* _REQUIRED ACTION_:
Write out all of the records below precisely as given, omitting the images.

* _Keypoint coordinate data_:
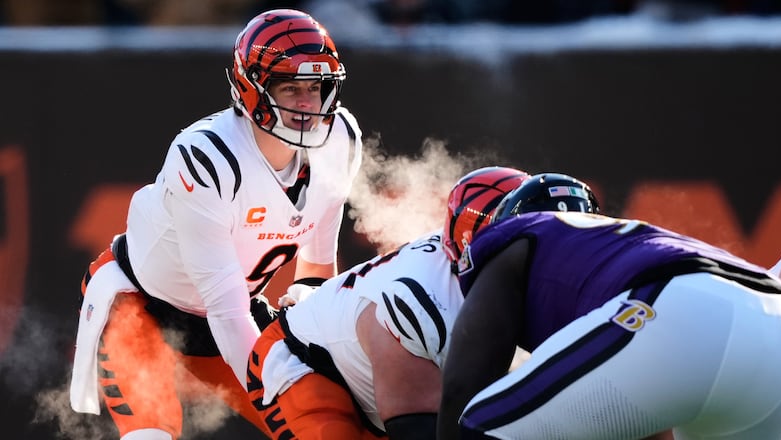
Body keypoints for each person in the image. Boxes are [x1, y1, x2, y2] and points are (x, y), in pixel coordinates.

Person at [69, 8, 362, 440]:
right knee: (151, 436)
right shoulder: (208, 158)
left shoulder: (340, 139)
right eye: (290, 87)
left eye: (315, 88)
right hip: (142, 305)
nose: (306, 103)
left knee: (332, 428)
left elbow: (316, 273)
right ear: (253, 90)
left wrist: (321, 370)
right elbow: (226, 313)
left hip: (232, 310)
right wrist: (279, 385)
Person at [437, 173, 781, 440]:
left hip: (682, 312)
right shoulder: (622, 243)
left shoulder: (511, 239)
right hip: (778, 331)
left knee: (479, 427)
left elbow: (462, 386)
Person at [245, 166, 531, 439]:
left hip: (377, 396)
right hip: (308, 365)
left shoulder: (471, 276)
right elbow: (416, 427)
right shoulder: (423, 299)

* _EXERCISE RESULT_:
Body keypoints for each person in the image. Boxes are [x1, y1, x2, y2] and points are (x, y), in pixel coordinates.

Person at [69, 8, 362, 440]:
right knee: (151, 436)
right shoulder: (208, 158)
left shoulder: (340, 139)
right eye: (290, 87)
left eye: (315, 88)
right hip: (142, 305)
nose: (306, 103)
left knee: (332, 428)
left elbow: (316, 273)
right ear: (253, 90)
left wrist: (321, 370)
right elbow: (226, 313)
left hip: (232, 310)
right wrist: (279, 385)
Person at [437, 173, 781, 440]:
left hip: (682, 312)
right shoulder: (622, 243)
left shoulder: (511, 239)
right hip: (778, 331)
left knee: (479, 427)
left elbow: (462, 386)
Person at [245, 166, 531, 439]:
left hip: (377, 396)
right hip: (308, 365)
left shoulder: (471, 276)
right elbow: (416, 427)
right shoulder: (423, 299)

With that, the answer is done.